Bonhoeffer: Christsein heißt für andere sein (und nicht nur Selfies machen)
Und dann war da Dietrich Bonhoeffer, der Theologe, der im Widerstand gegen die Nazis bewiesen hat, dass Glaube nicht nur Sonntagsfrömmigkeit ist, sondern Konsequenzen hat. Für ihn war klar: Wahres Christsein bedeutet, „für andere“ da zu sein. Nicht nur Selfies machen und auf Likes hoffen, sondern sich tatsächlich um den Nächsten kümmern. Er schrieb dazu:
„Der Mensch ist nicht dazu geschaffen, allein zu sein.“ (Dietrich Bonhoeffer, Gemeinsames Leben, 1939, S. 20)
Bonhoeffer sah die konkrete Gemeinschaft, die Kirche, als eine Art Trainingslager, wo wir lernen, Verantwortung zu übernehmen. Hier üben wir uns im Geben und Nehmen, im Aushalten und Unterstützen. Und ja, auch im Verzeihen, wenn mal wieder jemand unsere letzte Schokolade gegessen hat. Diese kleinen Alltagsschlachten formen uns mehr, als wir manchmal wahrhaben wollen.
Der Paulus-Trick: Wir sind ein Körper, auch wenn’s manchmal kneift
Dass die anderen uns „genauso…brauchen“, trifft den Nagel auf den Kopf. Das ist keine Einbahnstraße! Der Apostel Paulus hat das im Neuen Testament mit dem Bild vom Leib Christi auf den Punkt gebracht. Wir sind quasi wie ein Körper: Jedes Organ hat seine Funktion und ist auf die anderen angewiesen. Der große Zeh ist vielleicht nicht so glamourös wie das Gehirn, aber wehe, er tut weh!
„Wenn aber alle Glieder eine Aufgabe hätten, wo bliebe dann der Leib? Nun aber sind es viele Glieder, aber ein Leib“ (1 Korinther 12,19-20).
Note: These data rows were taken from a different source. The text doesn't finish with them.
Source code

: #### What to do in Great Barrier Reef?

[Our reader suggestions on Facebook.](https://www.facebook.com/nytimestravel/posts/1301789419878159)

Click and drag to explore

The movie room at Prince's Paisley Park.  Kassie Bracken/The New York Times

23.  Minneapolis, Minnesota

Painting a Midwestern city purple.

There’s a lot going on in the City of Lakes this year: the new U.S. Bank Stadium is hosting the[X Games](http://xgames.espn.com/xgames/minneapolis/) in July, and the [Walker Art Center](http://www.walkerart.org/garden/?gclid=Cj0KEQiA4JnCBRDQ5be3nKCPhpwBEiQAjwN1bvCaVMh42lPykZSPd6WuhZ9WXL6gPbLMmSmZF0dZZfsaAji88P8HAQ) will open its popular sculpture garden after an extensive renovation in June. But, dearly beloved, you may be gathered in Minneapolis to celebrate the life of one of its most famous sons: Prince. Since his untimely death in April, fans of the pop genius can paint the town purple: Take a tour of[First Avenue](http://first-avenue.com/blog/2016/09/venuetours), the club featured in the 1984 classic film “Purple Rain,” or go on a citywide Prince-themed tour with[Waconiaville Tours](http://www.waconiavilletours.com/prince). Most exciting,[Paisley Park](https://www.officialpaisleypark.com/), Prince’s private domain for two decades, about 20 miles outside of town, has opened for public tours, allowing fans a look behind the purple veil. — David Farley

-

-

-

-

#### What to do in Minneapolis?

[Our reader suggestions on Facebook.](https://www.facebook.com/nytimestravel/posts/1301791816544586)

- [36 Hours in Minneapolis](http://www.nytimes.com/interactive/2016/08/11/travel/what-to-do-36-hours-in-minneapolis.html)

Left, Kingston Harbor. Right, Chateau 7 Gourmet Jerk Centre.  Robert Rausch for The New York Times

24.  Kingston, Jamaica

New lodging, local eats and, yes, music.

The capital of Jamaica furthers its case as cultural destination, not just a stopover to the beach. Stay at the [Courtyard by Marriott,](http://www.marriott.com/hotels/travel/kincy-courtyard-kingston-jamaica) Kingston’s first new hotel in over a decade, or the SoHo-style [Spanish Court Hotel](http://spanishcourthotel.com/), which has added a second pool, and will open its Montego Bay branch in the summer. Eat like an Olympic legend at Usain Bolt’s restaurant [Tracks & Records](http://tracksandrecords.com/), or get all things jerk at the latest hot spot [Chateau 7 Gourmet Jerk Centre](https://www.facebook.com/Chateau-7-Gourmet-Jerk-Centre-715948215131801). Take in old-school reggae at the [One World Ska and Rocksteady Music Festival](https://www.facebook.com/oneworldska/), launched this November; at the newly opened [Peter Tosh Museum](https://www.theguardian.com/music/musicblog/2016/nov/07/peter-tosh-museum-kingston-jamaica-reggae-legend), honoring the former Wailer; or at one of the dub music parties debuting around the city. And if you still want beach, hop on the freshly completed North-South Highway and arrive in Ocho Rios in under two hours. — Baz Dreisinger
Das bedeutet: Unsere individuellen Gaben und Macken entfalten sich erst im Zusammenspiel mit anderen. Wir sind alle kleine Puzzleteile, und nur zusammen ergeben wir ein sinnvolles Bild. Manchmal hakt es, manchmal kneift es, aber ohne das andere Teil bleibt das Puzzle eben unfertig.
Kurz gesagt: Wir sind keine Inseln, sondern komplexe soziale Wesen, die einander brauchen, um nicht zu verkrüppeln oder im schlimmsten Fall nur noch mit imaginären Freunden zu sprechen. Ob wir wollen oder nicht, wir sind die Summe unserer Begegnungen. Und das ist unterm Strich doch ganz gut so, oder? Wer will schon allein auf einer Insel enden, nur mit Kokosnüssen und ohne jemanden, der einem sagt, dass man total daneben liegt?